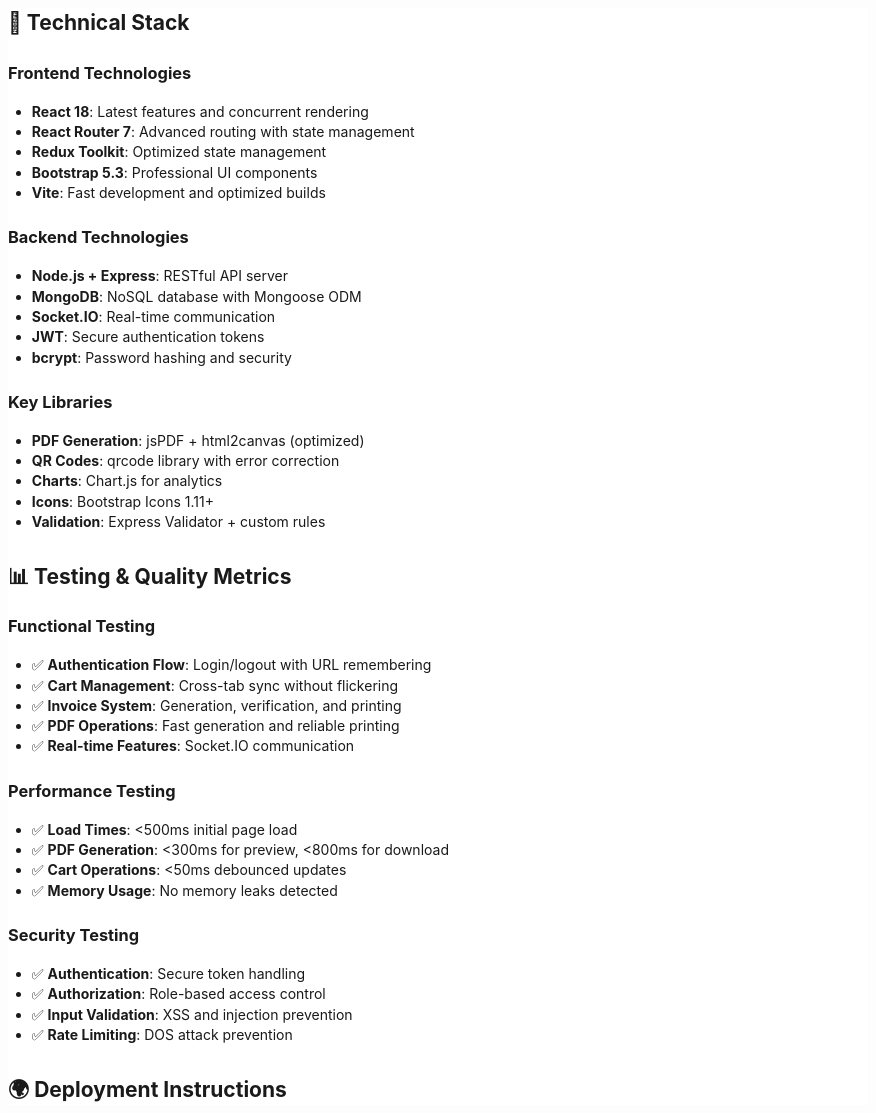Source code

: ## 🔧 **Technical Stack**

### **Frontend Technologies**

- **React 18**: Latest features and concurrent rendering
- **React Router 7**: Advanced routing with state management
- **Redux Toolkit**: Optimized state management
- **Bootstrap 5.3**: Professional UI components
- **Vite**: Fast development and optimized builds

### **Backend Technologies**

- **Node.js + Express**: RESTful API server
- **MongoDB**: NoSQL database with Mongoose ODM
- **Socket.IO**: Real-time communication
- **JWT**: Secure authentication tokens
- **bcrypt**: Password hashing and security

### **Key Libraries**

- **PDF Generation**: jsPDF + html2canvas (optimized)
- **QR Codes**: qrcode library with error correction
- **Charts**: Chart.js for analytics
- **Icons**: Bootstrap Icons 1.11+
- **Validation**: Express Validator + custom rules

## 📊 **Testing & Quality Metrics**

### **Functional Testing**

- ✅ **Authentication Flow**: Login/logout with URL remembering
- ✅ **Cart Management**: Cross-tab sync without flickering
- ✅ **Invoice System**: Generation, verification, and printing
- ✅ **PDF Operations**: Fast generation and reliable printing
- ✅ **Real-time Features**: Socket.IO communication

### **Performance Testing**

- ✅ **Load Times**: <500ms initial page load
- ✅ **PDF Generation**: <300ms for preview, <800ms for download
- ✅ **Cart Operations**: <50ms debounced updates
- ✅ **Memory Usage**: No memory leaks detected

### **Security Testing**

- ✅ **Authentication**: Secure token handling
- ✅ **Authorization**: Role-based access control
- ✅ **Input Validation**: XSS and injection prevention
- ✅ **Rate Limiting**: DOS attack prevention

## 🌍 **Deployment Instructions**
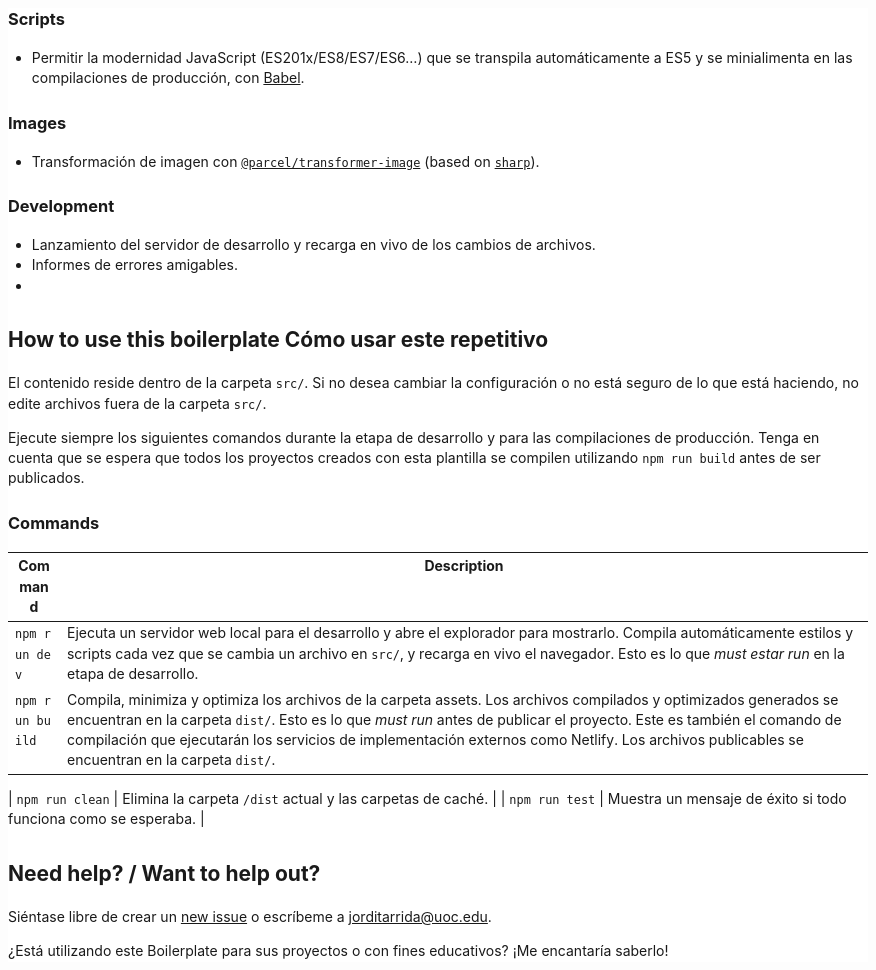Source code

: ### Scripts

- Permitir la modernidad JavaScript (ES201x/ES8/ES7/ES6…) que se transpila automáticamente a ES5 y se minialimenta en las compilaciones de producción, con [Babel](https://babeljs.io/).

### Images

- Transformación de imagen con [`@parcel/transformer-image`](https://parceljs.org/recipes/image/) (based on [`sharp`](https://sharp.pixelplumbing.com/)).

### Development
- Lanzamiento del servidor de desarrollo y recarga en vivo de los cambios de archivos.
- Informes de errores amigables.
- 
## How to use this boilerplate Cómo usar este repetitivo

El contenido reside dentro de la carpeta `src/`. Si no desea cambiar la configuración o no está seguro de lo que está haciendo, no edite archivos fuera de la carpeta `src/`.

Ejecute siempre los siguientes comandos durante la etapa de desarrollo y para las compilaciones de producción. Tenga en cuenta que se espera que todos los proyectos creados con esta plantilla se compilen utilizando `npm run build` antes de ser publicados.

### Commands

| Command         | Description                                                                                                                                                                                                                                                                                                                                                         |
| --------------- | ------------------------------------------------------------------------------------------------------------------------------------------------------------------------------------------------------------------------------------------------------------------------------------------------------------------------------------------------------------------- |
| `npm run dev`   | Ejecuta un servidor web local para el desarrollo y abre el explorador para mostrarlo. Compila automáticamente estilos y scripts cada vez que se cambia un archivo en `src/`, y recarga en vivo el navegador. Esto es lo que _must estar run_ en la etapa de desarrollo.                                                                                                                     |
| `npm run build` | Compila, minimiza y optimiza los archivos de la carpeta assets. Los archivos compilados y optimizados generados se encuentran en la carpeta `dist/`. Esto es lo que _must run_ antes de publicar el proyecto. Este es también el comando de compilación que ejecutarán los servicios de implementación externos como Netlify. Los archivos publicables se encuentran en la carpeta `dist/`. |

| `npm run clean` | Elimina la carpeta `/dist` actual y las carpetas de caché.                                                                                                                                                                                                                                                      |
| `npm run test`  | Muestra un mensaje de éxito si todo funciona como se esperaba.                                                                                                                                                                                                                                  |

## Need help? / Want to help out?

Siéntase libre de crear un [new issue](https://github.com/uoc-advanced-html-css/uoc-boilerplate/issues/new/) o escríbeme a jorditarrida@uoc.edu.

¿Está utilizando este Boilerplate para sus proyectos o con fines educativos? ¡Me encantaría saberlo!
================================
*Job*
Edit the lines of the data running from the line containing "Ejecute siempre los" up to and including the line containing "### Commands", replacing "Commands" with "Comandos" and leaving all else unchanged. Return only those lines.

*Answer for the task*
Ejecute siempre los siguientes comandos durante la etapa de desarrollo y para las compilaciones de producción. Tenga en cuenta que se espera que todos los proyectos creados con esta plantilla se compilen utilizando `npm run build` antes de ser publicados.

### Comandos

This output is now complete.